SOURCE DATA =>
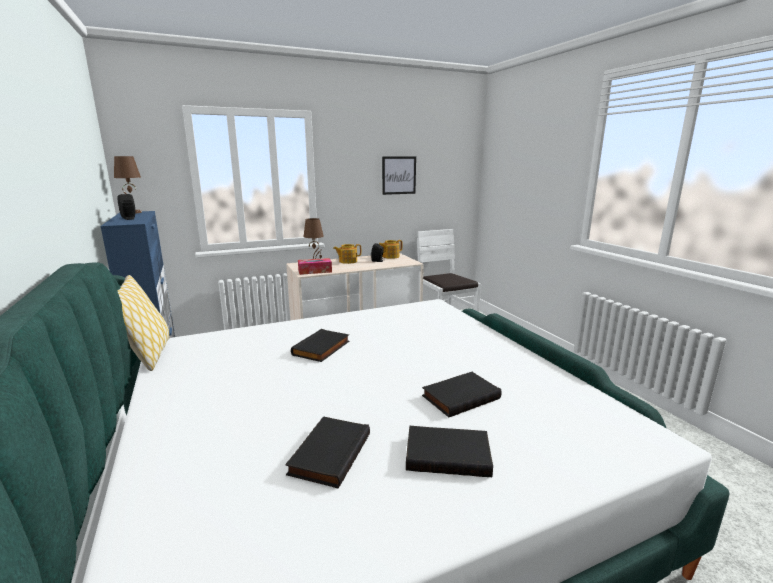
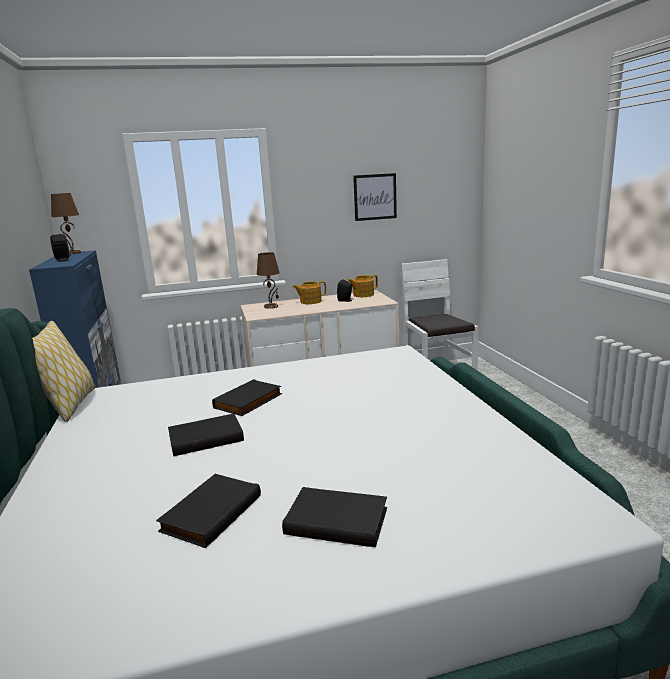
camera: 10 degrees right, 0 degrees up
tissue box [298,258,332,275] -> none
black book [422,372,502,418] -> black book moved to [168,414,244,456]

WHAT THE TASK REQUIRES => What you give back must be the data above, reproduced exactly and free of pictures.

REPLY TO THE TASK =>
camera: 10 degrees right, 0 degrees up
tissue box [298,258,332,275] -> none
black book [422,372,502,418] -> black book moved to [168,414,244,456]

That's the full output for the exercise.